Dernière ronde; Carlsen est debout, mais il vient de jouer 31.a3! et la position noire s’écroule. Zagreb, un tournoi à oublier… (Photo : Leenart Ootes, GCT).

Et en Lettonie, je dois dire que tout s’est vraiment passé comme sur des roulettes. J’ai été surpris moi-même de n’avoir aucun départage (avant la finale), et de bénéficier pour une fois de circonstances aussi favorables !

Mvl-Navara, Riga, 1er tour aller.
Mvl-Navara, Riga, 1er tour aller.

Grâce à une bonne préparation, j’ai rapidement obtenu un gros avantage, que j’aurais sans doute fait fructifier avec le simple 13.Dxg7 Tg8 14.Dh6. A la place, j’ai joué l’imprécis 13.Ce2?, qui permettait aux noirs de revenir dans la partie par 13…Fb6, car maintenant 14.Dxg7 Tg8 15.Dh6 autoriserait 15…e4!, cassant la coordination des pièces blanches. Heureusement, le Tchèque a opté pour 13…0-0?, et après 14.Ff5!, j’ai repris le cours normal de mon avantage (1-0, 19 cps).

Contre Topalov en ¼ de finale, la première partie était certes à double-tranchant, mais elle a très bien tourné pour moi. Pourtant tout n’était pas parfait non plus, car comme contre Navara, il y a un moment où je n’ai pas très bien calculé…
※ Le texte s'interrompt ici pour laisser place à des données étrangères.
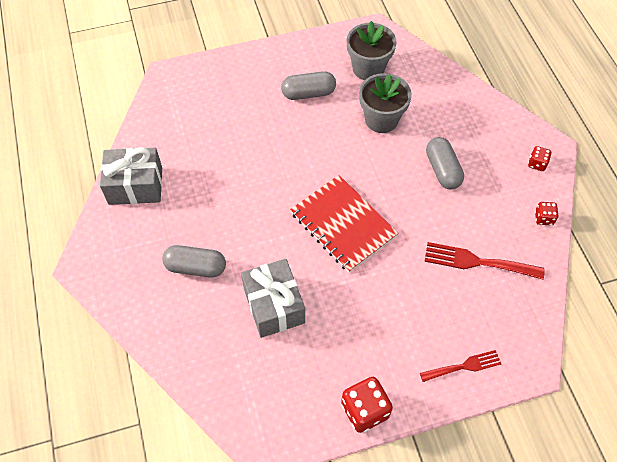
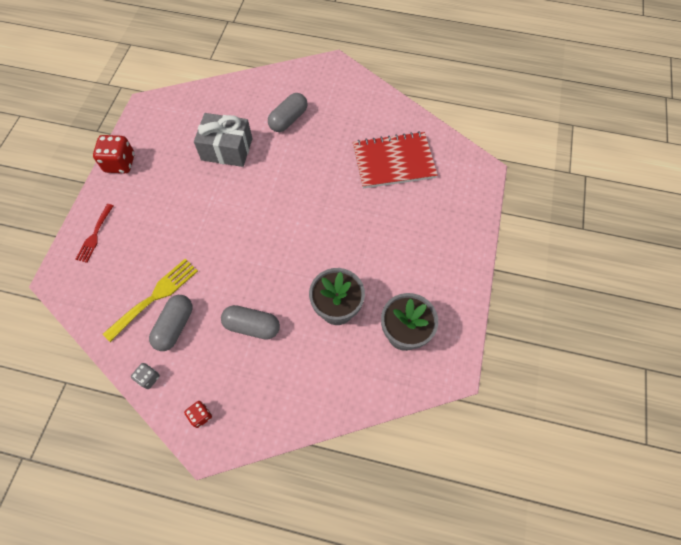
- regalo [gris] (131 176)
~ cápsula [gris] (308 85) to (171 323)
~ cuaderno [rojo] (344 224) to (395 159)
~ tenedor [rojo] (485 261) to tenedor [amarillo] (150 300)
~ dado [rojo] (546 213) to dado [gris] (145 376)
Topalov-Mvl, Riga, ¼ finale aller.
Topalov-Mvl, Riga, ¼ finale aller.

La position noire serait techniquement gagnée après un coup normal comme 43…Te5 ou 43…Cb7, mais j’ai vu une solution tactique avec 43…h5 44.gxh5 f5 45.Fxf5 Tf7 46.Fg6 Tf2+ 47.Rb1 Txh2 48.Ce4 g4, oubliant que sur 49.Ff5 (Topalov a choisi l’inférieur 49.Rc1?), seul 49…Tg2! gagnait. J’ai tout de même fini par l’emporter (0-1, 57 cps).

Bizarrement, j’ai fait ma meilleure partie lors du match retour de demi-finale contre Grischuk, alors même que j’avais un petit souci de santé et que je me sentais vraiment sans énergie. J’ai proposé nulle très rapidement, mais il a refusé et j’ai utilisé ce qui me restait de force pour gagner cette partie à l’arrache ! Cette qualification pour la finale sans passer par les départages m’a permis d’avoir deux jours pleins de repos et de décompression. J’ai pu aborder le match contre Mamedyarov en meilleure forme, mais celui-ci a connu tellement de rebondissements que je ne suis pas encore en mesure de l’analyser avec clarté. Bien sûr, il est dommage d’avoir perdu cet ultime départage en Armageddon, mais je choisis de retenir l’excellente opération comptable effectuée à Riga (8 points), notamment grâce aux 3 points de bonus engrangés pour avoir gagné mes trois premiers matches sans départages.

Grille du GP FIDE après 2 tournois (https://fr.wikipedia.org).
Grille du GP FIDE après 2 tournois (https://fr.wikipedia.org).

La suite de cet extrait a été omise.